Sunday, March 12, 2006

An Rx you could like

We set out to write a story about Arkansas’ new healthcare program, which has been hailed by many as the remedy small business has been seeking. It promises to extend reasonable coverage to the 100-or-less employees of concerns that currently don’t offer health insurance, at a price that won’t bankrupt the employers, the state, or the covered individuals. It seems almost too good to be true—as, we quickly learned, it is, if the small business happens to be a restaurant.

Or at least that will be the case if the program isn’t modified after a pilot test that commences later this year, involving 25,000 participants. Here’s how it will work during the burn-in phase: Companies that employ fewer than 100 employees and haven’t offered them health insurance during the prior 12 months can enroll every employee—and that’s not a variable; it has to be every employee—in the state-run plan. The employer pays $100 per month for an employee who earns more than $19,600, or twice the federal poverty level for an individual, but only $15 for each staffer below that pay threshold. A participating company could require employees to contribute some or all of the fees, state officials explained to the media.

In exchange, the employees get a package of bare-bones services, so minimal the state had to get approval from the U.S. Department of Health and Human Services before it could offer the sub-Medicaid level of care. Enrollees are entitled annually to six visits to a doctor, seven days in a hospital, two outpatient procedures or emergency-room visits, and two prescriptions per month. Enrollees have a $100 yearly deductible and pay 15% of the fees for the services, up to a maximum of $1,000 a year.

It ain’t grand, by any stretch. But, to put it frankly, it’s better than no coverage at all.

And certainly that level of coverage, at an affordable rate, would be a godsend to restaurant operators and their employees.

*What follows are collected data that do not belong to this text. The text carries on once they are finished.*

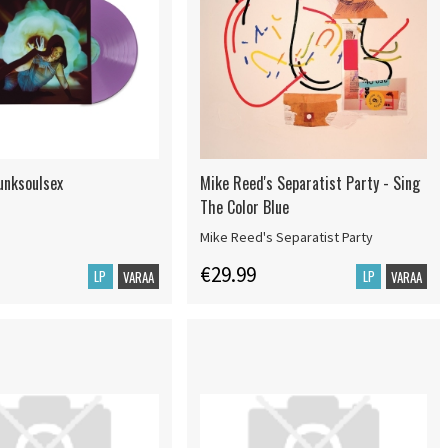
Funksoulsex
Mike Reed's Separatist Party - Sing
The Color Blue
Mike Reed's Separatist Party
€29.99
LP
LP
VARAA
VARAA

But one provision of the package will render most of them ineligible: Either all your employees have to agree to enroll, or none of them can. It’s an all-or-nothing thing.

The state-administered program is being funded in part from the settlement fees that big tobacco companies paid Arkansas and the other states several years ago to avert future liability lawsuits, along with dollars from the federal government. But a big part of the expense will have to be shouldered by employers, and, at a maximum contribution of 100 per employee, widespread participation is necessary to deepen the pool of available funds. Apparently that was the reason behind the all-or-nothing provision; the state is clearly betting the enticement will convince whole staffs to opt for participation.

Clearly they haven’t met many restaurant staffs. They don’t know that youngsters think they’re invulnerable and can’t see any benefit in wasting money on something like health insurance, when it could be used for important things like buying iTunes and clothes.

It’s going to be a tough-sell for restaurateurs. You can only hope they focus their attention on the state and push as one to bend the all-or-nothing provision. They’ll have a few opportunities to do so. The program is the brainchild of Gov. Mike Huckabee, who wants to de-bug the program with that first 25,000-person trial before expanding it, first to 80,000 participants, and then to the whole state.

Hopefully the industry will be able to fine-tune the program, for the benefit not just of operators in Arkansas. According to The New York Times, the federal government is already eying the set-up as a model that could be rolled with its encouragement into other states. It already looks that good.